By contrast, the “religious liberty” coalition insists that business transactions are protected religious exercise. At the Cedarville summit, Hobby Lobby’s Steve Green held court at a business-themed breakout session where he was asked, “How can actual business processes honor God?”

It’s easy to tell people to go elsewhere. But for the woman with a low-wage job seeking an IUD or an abortion, or for a couple with doors slammed in their faces, each individual opt-out adds up.

U.S. Sen. Rand Paul speaks to supporters Oct. 12, 2014 in Bowling Green, Ky.
U.S. Sen. Rand Paul speaks to supporters Oct. 12, 2014 in Bowling Green, Ky.

And it rarely ends with an individual refusal. In Rand Paul’s 2012 op-ed on the subject, entitled “The President’s War on Religious Freedom,” he accused the Obama administration of never having been “a protector of pro-life Americans' conscience rights,” citing, among other things, “federal funding that Planned Parenthood receives.” That funding, for reproductive services that don’t include abortion, goes to health providers that apply for it and has nothing to do with religious objectors. In other words, Paul was talking about a broad policy objective that would affect millions of women, in the name of “conscience rights.”

Even before the presidential race is officially on, the next Congress, fully under Republican control, may well tackle such issues. There is already a Marriage and Religious Freedom Act, sponsored by Rep. Raul Labrador and Utah Senator Mike Lee, that “prohibits the federal government from taking an adverse action against a person on the basis that such person acts in accordance with a religious belief that: (1) marriage is or should be recognized as the union of one man and one woman, or (2) sexual relations are properly reserved to such a marriage.”
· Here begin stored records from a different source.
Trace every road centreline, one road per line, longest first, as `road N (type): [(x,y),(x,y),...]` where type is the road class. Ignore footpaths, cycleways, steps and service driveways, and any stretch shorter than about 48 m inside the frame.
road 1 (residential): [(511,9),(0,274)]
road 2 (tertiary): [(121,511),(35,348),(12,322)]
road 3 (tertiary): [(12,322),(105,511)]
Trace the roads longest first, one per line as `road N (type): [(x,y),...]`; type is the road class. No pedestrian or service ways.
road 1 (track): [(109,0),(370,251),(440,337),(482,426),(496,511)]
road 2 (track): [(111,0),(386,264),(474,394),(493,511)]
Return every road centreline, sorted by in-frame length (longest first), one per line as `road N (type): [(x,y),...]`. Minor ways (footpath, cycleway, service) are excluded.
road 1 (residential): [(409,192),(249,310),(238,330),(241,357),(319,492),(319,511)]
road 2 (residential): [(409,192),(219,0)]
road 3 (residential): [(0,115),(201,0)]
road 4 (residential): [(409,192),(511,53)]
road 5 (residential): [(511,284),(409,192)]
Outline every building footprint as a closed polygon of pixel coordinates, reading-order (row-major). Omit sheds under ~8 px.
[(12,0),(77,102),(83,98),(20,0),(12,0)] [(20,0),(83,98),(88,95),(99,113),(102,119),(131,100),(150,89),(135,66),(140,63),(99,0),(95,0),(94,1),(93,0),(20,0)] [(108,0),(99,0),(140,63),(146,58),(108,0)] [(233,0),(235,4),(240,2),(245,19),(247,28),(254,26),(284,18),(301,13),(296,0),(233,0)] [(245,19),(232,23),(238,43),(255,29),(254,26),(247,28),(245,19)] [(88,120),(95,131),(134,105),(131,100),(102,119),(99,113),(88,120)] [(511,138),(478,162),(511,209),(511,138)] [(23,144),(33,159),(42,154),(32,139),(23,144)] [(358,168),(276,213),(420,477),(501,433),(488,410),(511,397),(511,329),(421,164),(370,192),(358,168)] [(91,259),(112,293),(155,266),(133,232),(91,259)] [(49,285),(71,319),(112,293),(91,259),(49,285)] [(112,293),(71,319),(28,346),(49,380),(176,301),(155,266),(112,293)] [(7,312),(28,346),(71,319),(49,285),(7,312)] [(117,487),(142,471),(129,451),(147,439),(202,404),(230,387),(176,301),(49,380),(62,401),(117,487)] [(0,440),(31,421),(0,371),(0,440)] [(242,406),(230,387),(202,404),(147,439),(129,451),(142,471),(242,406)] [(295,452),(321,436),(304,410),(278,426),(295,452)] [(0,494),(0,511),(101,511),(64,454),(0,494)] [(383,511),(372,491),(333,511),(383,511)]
It’s all just the beginning of claiming a war on religious liberty. Republicans have lately been arguing that everything is the Obamacare of something else: That Dodd-Frank is “Obamacare for banks” (Congressman Paul Ryan and Sen. Mitch McConnell) or that net neutrality is “Obamacare for the Internet” (Cruz). It's a way to tar any other issue with the unpopularity of the Affordable Care Act, with the implication that government is intruding too far or that even Obama is being dishonest.

There is already such a line for the religious liberty claim, and it comes from Jindal. “The president is very concerned about religious liberty,” he said jokingly in February. “And also, if you like your religion, you can keep your religion.”